Good private schools understand the importance of having the right people in the right places in order to carry out their stated mission. When they interview a candidate for a job – whether a teacher, administrator, or staff member – they want to ensure that the person’s qualifications, values, and temperament line up with the needs of their school.

The same can be said about the students who are applying to the school. Good private schools aren’t looking just to “fill seats.” They are looking for students who will thrive – both inside and outside of the classroom – and make a contribution to the school community at large. For this reason, Fairmont Schools views a personal interview (with students and their parents) as a vital component of the admissions process.
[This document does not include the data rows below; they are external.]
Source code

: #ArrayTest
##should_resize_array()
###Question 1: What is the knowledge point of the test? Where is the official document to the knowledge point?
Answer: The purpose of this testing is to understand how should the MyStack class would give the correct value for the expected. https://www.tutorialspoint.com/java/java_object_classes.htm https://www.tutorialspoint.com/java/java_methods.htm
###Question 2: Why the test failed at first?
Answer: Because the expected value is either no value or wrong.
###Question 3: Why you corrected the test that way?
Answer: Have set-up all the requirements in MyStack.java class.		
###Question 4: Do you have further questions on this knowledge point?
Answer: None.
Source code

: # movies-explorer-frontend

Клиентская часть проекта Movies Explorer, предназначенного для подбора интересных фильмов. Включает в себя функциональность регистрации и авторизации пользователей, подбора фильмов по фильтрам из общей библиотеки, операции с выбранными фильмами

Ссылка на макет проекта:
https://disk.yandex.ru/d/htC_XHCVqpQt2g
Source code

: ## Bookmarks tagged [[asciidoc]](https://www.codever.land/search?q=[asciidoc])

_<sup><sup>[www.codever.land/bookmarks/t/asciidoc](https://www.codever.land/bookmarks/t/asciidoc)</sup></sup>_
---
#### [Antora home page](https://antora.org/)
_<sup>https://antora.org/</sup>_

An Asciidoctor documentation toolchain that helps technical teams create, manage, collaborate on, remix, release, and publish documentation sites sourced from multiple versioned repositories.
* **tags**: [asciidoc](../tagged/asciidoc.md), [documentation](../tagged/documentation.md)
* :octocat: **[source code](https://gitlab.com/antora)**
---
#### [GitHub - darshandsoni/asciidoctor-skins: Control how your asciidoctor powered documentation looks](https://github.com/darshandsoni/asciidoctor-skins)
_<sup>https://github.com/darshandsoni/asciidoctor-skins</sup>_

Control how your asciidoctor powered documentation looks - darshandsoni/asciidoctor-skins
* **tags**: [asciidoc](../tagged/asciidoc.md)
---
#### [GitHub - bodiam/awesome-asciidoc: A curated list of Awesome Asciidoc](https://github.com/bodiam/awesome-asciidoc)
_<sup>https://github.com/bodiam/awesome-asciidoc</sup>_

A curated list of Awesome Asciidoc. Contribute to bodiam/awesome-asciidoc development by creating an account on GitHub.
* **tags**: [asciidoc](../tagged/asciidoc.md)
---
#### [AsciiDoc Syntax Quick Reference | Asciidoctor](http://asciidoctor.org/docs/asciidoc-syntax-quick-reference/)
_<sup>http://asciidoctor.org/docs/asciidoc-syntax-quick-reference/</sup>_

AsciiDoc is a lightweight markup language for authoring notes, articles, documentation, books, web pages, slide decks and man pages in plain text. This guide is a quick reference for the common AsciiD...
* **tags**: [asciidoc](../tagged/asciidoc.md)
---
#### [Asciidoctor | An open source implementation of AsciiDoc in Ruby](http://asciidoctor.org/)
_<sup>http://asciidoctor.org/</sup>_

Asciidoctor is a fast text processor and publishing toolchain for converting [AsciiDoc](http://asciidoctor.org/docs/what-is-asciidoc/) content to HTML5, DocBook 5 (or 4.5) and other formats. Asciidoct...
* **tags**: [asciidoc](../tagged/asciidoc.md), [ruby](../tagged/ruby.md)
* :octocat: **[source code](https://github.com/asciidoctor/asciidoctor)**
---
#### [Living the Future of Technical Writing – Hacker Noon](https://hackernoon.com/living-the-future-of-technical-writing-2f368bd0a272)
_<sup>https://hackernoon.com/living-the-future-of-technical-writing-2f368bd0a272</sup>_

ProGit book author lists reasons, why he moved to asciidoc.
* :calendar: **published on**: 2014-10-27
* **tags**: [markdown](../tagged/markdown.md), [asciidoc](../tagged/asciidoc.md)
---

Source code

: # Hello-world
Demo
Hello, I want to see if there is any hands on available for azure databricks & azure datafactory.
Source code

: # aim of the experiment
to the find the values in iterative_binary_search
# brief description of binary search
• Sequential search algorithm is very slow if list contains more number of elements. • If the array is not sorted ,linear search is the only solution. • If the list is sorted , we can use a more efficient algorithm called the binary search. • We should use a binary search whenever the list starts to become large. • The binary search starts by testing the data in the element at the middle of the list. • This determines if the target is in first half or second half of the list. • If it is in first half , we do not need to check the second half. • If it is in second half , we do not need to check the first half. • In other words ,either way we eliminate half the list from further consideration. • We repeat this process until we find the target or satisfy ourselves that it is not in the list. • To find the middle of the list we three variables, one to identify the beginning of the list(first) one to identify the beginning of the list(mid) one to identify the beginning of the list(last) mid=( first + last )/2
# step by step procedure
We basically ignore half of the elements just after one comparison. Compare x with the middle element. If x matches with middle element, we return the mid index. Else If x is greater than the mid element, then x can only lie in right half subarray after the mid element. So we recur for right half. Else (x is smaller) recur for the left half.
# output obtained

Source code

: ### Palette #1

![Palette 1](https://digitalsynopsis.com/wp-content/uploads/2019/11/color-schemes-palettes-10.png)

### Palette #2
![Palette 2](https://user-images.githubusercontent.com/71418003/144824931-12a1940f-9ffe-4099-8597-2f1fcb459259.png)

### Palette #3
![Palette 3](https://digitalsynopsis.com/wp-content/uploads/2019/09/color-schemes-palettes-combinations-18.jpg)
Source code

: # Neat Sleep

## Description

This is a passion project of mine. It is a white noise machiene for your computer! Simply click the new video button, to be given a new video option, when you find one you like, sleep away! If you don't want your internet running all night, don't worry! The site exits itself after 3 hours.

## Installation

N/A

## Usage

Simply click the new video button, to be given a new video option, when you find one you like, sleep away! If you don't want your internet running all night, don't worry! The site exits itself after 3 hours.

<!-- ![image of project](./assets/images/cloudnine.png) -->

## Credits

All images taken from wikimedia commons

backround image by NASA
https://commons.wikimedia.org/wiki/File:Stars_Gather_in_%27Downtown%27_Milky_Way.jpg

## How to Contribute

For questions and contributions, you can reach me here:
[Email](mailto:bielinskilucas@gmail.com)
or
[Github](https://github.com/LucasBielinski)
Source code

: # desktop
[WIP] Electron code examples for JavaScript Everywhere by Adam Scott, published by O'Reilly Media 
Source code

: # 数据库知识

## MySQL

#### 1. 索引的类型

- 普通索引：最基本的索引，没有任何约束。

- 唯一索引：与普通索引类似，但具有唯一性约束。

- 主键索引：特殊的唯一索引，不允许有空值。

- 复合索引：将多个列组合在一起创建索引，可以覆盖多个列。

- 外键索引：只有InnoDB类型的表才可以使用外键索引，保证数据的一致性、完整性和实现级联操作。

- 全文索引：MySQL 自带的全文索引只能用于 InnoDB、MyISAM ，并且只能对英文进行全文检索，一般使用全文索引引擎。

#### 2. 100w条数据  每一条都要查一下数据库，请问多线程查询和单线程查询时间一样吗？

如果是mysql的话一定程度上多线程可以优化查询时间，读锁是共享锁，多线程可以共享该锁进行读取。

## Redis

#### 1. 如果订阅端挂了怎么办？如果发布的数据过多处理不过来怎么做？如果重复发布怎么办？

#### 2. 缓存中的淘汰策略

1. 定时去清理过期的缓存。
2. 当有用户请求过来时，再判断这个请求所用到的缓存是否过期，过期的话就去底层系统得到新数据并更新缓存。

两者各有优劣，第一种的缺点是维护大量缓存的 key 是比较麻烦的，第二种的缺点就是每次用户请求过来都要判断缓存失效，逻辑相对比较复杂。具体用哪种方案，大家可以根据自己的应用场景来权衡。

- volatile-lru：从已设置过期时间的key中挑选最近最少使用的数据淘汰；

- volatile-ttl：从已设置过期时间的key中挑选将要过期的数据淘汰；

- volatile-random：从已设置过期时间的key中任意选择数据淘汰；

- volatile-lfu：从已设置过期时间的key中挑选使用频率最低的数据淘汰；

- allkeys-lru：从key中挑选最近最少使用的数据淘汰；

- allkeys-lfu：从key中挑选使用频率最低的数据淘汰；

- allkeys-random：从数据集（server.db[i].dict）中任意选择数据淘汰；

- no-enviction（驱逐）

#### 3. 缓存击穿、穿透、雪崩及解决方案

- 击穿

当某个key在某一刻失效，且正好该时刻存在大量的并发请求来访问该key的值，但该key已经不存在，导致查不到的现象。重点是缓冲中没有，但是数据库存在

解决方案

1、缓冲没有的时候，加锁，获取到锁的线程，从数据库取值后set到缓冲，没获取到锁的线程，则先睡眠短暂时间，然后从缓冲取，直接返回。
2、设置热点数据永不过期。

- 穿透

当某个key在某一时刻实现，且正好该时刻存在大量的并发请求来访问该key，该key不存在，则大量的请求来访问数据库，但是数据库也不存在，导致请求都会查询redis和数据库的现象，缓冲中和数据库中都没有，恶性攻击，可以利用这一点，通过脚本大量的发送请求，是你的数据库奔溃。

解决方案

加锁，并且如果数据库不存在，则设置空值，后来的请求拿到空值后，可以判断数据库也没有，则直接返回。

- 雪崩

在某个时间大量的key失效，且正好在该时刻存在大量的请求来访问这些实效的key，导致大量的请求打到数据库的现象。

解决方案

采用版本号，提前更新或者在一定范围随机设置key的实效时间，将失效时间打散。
The idea of an interview may seem daunting – especially for the student, who probably hasn’t had this type of experience before. It can also weigh heavily on the parent because they want the very best for their child and they understand the role that a school can play in achieving that. But here’s the good news: There are several things that you and your child can do to prepare for your private school interview. And armed with this preparation, you can not only mitigate the stress but also turn the experience into something positive and enjoyable.

Tips for Parents:

  • Do your homework and get acquainted with the school beforehand. Spend time on their website and social media channels. If you know someone whose child already attends there, talk with them about their experience.
  • Sit down with your child and ask them questions that are likely to come up during the interview. Some common ones are “Why are you interested in our school?”, “What is your favorite subject and what are your interests?”, “Tell me about a challenge that you have overcome”, “How do you see yourself becoming part of the school community?”
  • Be prepared for questions that the Admissions Director may ask you about your child’s academic record, extracurricular activities, the things you see as their strengths and areas for potential growth, etc.
  • While you want to present your child in a positive light, be sure you are honest and authentic in your answers. Withholding or skewing information is not in anyone’s best interest – especially your child’s.
  • If the school has asked you to provide any information or complete forms, be sure to take care of this prior to the interview. Not only will this demonstrate that you are serious about the school, it will also provide information that will help the Admissions Director tailor the interview to best serve your student.
    When the big day arrives, get there early so your family is relaxed. As the old saying goes, “You only get one chance to make a first impression,” so be ready for the Admissions Director before they are ready for you.

Tips for Students:

  • Knowing that they will be asked questions by the Admissions Director, students should prepare in advance. As mentioned before, they should talk through possible questions with you and practice, practice, practice their answers. It’s also a good idea for the student to do a mock interview with an adult other than you.
  • Introductions are important. Rehearsing what they will say when they first meet the Admissions Director will allow them to walk in with confidence. Stress making good eye contact, smiling, and if your family is comfortable with it, a handshake.
  • Try to keep the night before the interview low-key, and make sure they get a good night’s sleep.
  • Dress for success! While formal attire is unnecessary (unless the school’s dress code calls for it), students should dress nicely as a way to show respect for and commitment to the interview process.
  • Upon arriving for your appointment, make sure your child leaves their phone in the car. Out of sight, out of mind!
  • The way a student carries themselves (physically) during the interview will leave an impression, one way or the other – so they should maintain good posture and eye contact, and avoid fidgeting.
  • At some point during the interview, children should be prepared to ask the Admissions Director questions of their own. This will demonstrate that they have an interest in the school and are trying to figure out where they can fit in.

Although it’s easier said than done, parents and students should try to relax and just be yourselves. The interview is a time for all parties to get to know each other. It’s a two-way conversation. So think of it as an opportunity to demonstrate that your child would be an asset to their new school community. With a little preparation and practice, this can be a very fruitful and enjoyable experience.